An Ounce of Prevention is Worth a Pound of Cure
In this century, there has been a developing conversation about the transition from fossil fuels to clean energy. It is long past time for humanity to dramatically reduce our reliance on fossil fuels… yet we have not done so.
There are many reasons why this is taking much longer than it could or should have:
- the fossil fuel industry and the politicians it pays off have long argued that clean energy and the transition to a “green economy” will be extremely expensive.
- the costs of clean energy were much higher in the early decade of this century and first impressions are lasting.
- there are no humans alive who can remember a time without fossil fuels. We perceive fossil fuels as energy, not as the most damaging form of energy.
Today it is undeniable that the Earth is warming, and our climate crisis is intensifying. 2023 was the hottest year in the last 120,000. Financial damages from climate-triggered storms are rapidly increasing. Our situation now is one when we can see that delaying the transition to renewables is much more expensive than switching away from fossil fuels.
Here is a chart that shows the cost per watt of solar energy from the 1970s to the 2020s. You can see the deep reduction of costs through 1990 and the more gradual lowering of costs since 2000. The first impression of prohibitive costs for solar is what allowed the champions of fossil fuels to state that solar is “too expensive”. Note the vertical lines below. They represent a doubling of total power of installed solar.
https://www.ncei.noaa.gov/access/billions/
This is just solar costs. Solar, wind and hydro energy are all at approximately the same cost as fossil fuels. Clean energy is even lower in cost through time… because the sun and the wind and the water do not send bills ( unlike the constant cost of extraction for fossil fuels).
Clean energy does not have any significant health costs. Fossil fuels do. Some 2,500 people die from air pollution every day. That air pollution is caused by the burning of fossil fuels.
Therefore, the transition to clean energy is the short and long-term future of energy.
Besides the cost of drilling, pumping, transporting and refining; the other massive cost of fossil fuels is the result of burning all that fuel… a warming planet. The increasing costs of global warming are due to an unprecedented increase in the frequency and power of severe weather events, plus Sea Level Rise (SLR).

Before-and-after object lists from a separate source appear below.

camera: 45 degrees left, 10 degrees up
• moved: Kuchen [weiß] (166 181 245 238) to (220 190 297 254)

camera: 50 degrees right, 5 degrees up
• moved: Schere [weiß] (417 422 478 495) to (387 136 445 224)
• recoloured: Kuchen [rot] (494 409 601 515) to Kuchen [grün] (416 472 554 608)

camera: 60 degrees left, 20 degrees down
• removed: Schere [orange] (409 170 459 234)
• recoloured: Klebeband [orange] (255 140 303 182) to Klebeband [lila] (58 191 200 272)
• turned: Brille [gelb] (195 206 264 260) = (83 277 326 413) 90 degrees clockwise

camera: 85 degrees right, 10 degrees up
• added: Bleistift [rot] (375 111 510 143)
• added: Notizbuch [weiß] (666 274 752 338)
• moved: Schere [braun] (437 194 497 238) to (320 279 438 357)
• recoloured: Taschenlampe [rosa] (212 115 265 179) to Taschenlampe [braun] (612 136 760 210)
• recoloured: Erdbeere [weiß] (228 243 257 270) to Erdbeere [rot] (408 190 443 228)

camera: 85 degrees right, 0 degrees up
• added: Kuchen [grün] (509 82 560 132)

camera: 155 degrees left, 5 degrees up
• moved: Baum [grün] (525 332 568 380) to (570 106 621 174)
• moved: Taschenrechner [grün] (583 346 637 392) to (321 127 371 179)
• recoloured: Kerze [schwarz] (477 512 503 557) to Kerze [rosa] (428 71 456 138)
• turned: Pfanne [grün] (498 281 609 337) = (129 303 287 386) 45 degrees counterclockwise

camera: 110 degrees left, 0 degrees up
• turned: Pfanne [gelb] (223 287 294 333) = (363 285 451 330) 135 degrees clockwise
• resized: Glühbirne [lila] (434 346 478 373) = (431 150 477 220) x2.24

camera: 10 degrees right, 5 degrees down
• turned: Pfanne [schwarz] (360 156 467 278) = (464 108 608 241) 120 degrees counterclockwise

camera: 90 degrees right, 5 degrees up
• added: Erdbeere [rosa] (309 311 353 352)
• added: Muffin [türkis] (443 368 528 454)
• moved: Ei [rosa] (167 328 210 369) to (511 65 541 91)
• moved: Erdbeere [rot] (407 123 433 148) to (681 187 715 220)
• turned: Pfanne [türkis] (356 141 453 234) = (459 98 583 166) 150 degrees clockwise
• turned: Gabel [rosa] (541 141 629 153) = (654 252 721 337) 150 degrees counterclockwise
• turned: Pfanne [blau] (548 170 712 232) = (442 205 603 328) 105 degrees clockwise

NOAA estimates that, in the U.S. alone, there have been 376 one billion dollar climate events from 1980 to the present day. NOAA estimates that all these events around the world have cost humanity $2.661 trillion and caused 16,350 human deaths. The numbers keep going up. That $2.6 trillion was over 43 years, yet last year, 2023, included 93 events, $93 billion, and 492 deaths. This is much higher than the average since 1980.
Lloyd’s of London estimated that in the next five years, there could be up to $7.6 trillion dollars of damage, or three times the total damage of the last 43 years.
In other words, the cost of not doing anything will be significantly higher than if trillions of dollars are invested in preventive actions and adaptations. To reduce the costs of damages from extreme weather events and SLR, humanity must:
- Transition to clean energy as fast as possible. It is cheaper in the long run than fossil fuels.
- Spend a few trillion dollars for preventive measures such as sea walls, massive amounts of shade, taller river levees, water capture and new forms of energy.
Doing nothing is the most expensive path to take.